6 Aralık 2010

Cüneyt Özdemir'in peşine düşeceği şey, mesleki onuru olmalı


Cüneyt Özdemir, örnek bir gazetecilik hikâyesine sahip olmak konusunda hızlı adımlarla ilerliyor. ABD'ye gidip 'Fethullah Gülen'den çok etkilenmesiyle' talih kuşu birdenbire başına kondu.

Aslında takip edenler, Cüneyt'in nasıl bir tersine evrimleşme süreci yaşadığının farkında. İstanbul'daki öğrenci olaylarıyla ilgili yazısı, örnek olarak tüm gazetecilik okullarında okutulmalı.

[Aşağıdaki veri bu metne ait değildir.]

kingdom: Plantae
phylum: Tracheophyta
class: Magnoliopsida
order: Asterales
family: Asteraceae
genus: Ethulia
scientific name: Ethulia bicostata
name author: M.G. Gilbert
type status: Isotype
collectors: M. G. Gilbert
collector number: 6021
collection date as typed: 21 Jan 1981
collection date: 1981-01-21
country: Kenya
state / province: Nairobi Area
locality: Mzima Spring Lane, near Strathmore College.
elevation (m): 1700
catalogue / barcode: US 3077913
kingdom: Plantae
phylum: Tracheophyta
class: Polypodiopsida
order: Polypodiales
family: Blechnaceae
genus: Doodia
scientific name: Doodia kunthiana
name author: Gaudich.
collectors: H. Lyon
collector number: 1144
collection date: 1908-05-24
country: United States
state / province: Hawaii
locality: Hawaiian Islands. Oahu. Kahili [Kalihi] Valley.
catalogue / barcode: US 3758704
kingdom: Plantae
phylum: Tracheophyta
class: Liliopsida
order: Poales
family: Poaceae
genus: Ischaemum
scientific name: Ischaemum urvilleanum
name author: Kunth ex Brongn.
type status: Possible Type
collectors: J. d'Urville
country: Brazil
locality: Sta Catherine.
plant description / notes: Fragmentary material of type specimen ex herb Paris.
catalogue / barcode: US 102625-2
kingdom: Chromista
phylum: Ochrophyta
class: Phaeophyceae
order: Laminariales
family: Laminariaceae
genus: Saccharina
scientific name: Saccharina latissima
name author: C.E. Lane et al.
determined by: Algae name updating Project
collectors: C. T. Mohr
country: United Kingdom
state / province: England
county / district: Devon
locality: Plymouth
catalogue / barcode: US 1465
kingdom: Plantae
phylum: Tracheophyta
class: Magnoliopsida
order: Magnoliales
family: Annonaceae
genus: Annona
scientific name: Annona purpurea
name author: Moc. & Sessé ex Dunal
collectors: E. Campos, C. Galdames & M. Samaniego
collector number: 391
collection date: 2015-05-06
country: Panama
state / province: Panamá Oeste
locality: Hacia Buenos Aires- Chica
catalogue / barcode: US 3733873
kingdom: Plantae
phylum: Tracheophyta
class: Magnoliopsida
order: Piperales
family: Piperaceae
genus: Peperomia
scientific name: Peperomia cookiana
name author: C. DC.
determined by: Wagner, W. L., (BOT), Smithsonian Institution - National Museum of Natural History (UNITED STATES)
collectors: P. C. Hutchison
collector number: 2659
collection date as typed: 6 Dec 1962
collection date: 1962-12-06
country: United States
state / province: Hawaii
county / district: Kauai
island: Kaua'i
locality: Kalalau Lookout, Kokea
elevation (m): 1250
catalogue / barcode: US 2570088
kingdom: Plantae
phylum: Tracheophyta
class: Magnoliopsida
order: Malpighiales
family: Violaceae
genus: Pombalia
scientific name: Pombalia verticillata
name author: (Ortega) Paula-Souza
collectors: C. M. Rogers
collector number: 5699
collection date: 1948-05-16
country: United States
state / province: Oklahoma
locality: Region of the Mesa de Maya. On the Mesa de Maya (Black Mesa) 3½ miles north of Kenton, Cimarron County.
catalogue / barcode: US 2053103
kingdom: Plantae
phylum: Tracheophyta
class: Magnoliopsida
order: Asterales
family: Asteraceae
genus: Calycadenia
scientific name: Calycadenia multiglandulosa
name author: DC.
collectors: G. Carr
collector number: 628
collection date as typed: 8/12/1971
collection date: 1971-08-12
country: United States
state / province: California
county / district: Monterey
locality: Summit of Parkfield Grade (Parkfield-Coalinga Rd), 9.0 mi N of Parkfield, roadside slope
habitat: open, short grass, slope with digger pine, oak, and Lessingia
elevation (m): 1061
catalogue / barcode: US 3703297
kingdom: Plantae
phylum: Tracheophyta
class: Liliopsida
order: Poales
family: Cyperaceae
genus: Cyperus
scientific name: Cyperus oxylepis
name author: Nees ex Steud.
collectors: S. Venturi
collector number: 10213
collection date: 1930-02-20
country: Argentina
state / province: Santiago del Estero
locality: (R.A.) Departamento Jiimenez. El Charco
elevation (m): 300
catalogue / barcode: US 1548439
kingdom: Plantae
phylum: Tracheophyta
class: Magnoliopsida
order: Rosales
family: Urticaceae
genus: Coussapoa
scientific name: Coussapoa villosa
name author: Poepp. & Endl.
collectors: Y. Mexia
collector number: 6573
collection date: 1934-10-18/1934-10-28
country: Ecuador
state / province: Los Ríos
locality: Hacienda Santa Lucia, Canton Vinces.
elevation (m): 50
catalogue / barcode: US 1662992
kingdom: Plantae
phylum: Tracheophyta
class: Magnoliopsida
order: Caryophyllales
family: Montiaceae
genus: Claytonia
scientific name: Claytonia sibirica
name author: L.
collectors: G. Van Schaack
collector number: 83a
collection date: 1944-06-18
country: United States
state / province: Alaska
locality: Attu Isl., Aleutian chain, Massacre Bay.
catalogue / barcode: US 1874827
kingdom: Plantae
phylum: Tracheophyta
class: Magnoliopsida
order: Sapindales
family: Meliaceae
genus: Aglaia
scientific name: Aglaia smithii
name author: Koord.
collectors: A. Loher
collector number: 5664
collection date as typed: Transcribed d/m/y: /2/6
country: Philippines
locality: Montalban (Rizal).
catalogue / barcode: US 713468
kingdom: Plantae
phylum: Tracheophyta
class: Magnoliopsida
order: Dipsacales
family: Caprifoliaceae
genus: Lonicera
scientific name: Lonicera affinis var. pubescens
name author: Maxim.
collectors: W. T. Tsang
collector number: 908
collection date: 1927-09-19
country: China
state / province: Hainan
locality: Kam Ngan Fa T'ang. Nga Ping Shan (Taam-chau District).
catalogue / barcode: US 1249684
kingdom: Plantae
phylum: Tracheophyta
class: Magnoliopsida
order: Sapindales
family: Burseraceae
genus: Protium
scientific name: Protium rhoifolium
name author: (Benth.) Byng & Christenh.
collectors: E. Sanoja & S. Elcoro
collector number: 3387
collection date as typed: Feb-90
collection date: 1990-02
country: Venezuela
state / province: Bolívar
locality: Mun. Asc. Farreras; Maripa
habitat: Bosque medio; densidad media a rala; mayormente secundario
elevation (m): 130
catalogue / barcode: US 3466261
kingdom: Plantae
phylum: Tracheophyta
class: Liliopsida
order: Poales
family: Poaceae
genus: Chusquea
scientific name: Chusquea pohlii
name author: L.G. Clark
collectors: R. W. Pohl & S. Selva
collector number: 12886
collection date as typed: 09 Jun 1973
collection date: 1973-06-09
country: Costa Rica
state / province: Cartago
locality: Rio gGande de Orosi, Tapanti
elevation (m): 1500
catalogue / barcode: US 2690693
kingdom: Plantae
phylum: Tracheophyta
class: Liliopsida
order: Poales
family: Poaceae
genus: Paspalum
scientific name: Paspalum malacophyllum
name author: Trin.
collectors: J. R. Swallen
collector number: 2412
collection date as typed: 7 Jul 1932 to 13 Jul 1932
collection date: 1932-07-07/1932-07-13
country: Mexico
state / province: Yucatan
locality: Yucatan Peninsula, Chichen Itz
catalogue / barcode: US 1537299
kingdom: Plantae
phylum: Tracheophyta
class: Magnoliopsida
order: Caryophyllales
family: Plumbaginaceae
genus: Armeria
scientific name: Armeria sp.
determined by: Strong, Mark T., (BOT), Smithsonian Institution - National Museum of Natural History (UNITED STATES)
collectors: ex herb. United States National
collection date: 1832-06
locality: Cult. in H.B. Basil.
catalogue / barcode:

Ne diyor bu arkadaş, öğrencilerin insanlık dışı uygulamalarla maruz kalmasına: "Dün yine İstanbul’da polis, öğrencileri feci şekilde dövdü. Hem de dün beni arayıp, “Biz açık havada yapılan eylemlere müdahale etmiyoruz” diyen İstanbul Emniyet Müdürü’nün ve yardımcısının inadına, çevik kuvvet öğrencilere biber gazıyla girişti.

Kabataş’taki olaylar bir yana, benzinlik dayağını kabul etmek mümkün değil. Yani ortada güvenliği bozacak bir durum da görünmüyor. Ankara’dan yola çıkıp Başbakan’ın rektörlerle buluşmasını protesto etmeye gelen öğrencilerin otobüsleri İstanbul girişinde durdurulup şehre sokulmuyor. Pardon ama ne hakla bu üç otobüsü durduruyorsunuz?

Protesto mu yasak, öğrencilerin İstanbul’a girmeleri mi? Polis öğrencileri geri yolluyor, üstelik dönüşte mola vermelerine de izin yok. Zaten arbede bir benzincide çıkıyor. Olayın ham görüntülerini izledim.

Polislerin öğrencilere vurduğu anların görüntüsü kayıtta görünüyor ama doğruya doğru, polis müdürleri de megafonlarla kendi ekiplerine sürekli, ‘yapmayın’, ‘durun’, ‘vurmayın’ diye bağırıyorlar. Sonuç tam bir aptallık resmi geçidi.

İstanbul polisine ilk olarak şunu hatırlatmakta fayda var. Bir grup üniversitelinin Başbakan’ı protesto etmesi demokratik bir haktır. Üniversite öğrencilerine slogan bile atmalarına izin vermeden girişmek hiçbir yasada yazmaz."


Buraya kadar her şey çok güzel değil mi? Cüneyt bir özgürlük savaşçısı ve demokrasi bekçisi olarak, öğrencilere uygulanan şiddeti ve muameleyi eleştiriyor.

Bundan sonrasında Cüneyt, başka bir dil kullanmaya başlıyor. Muhtemelen eleştirmiş olduğundan pişman olmuş ki, "Dün İstanbul’un ortasında, neredeyse göğüs göğüse çatışma görüntülerini izlerken, öğrencilerin çaresizliği karşısında üzüldüm. Öğrenciler yeni bir protesto dili geliştiremezler mi? Günlerdir bakıyorum, ben ve birkaç köşe yazarı dışında hemen hiç kimse bu eylemlere kulak asmıyor.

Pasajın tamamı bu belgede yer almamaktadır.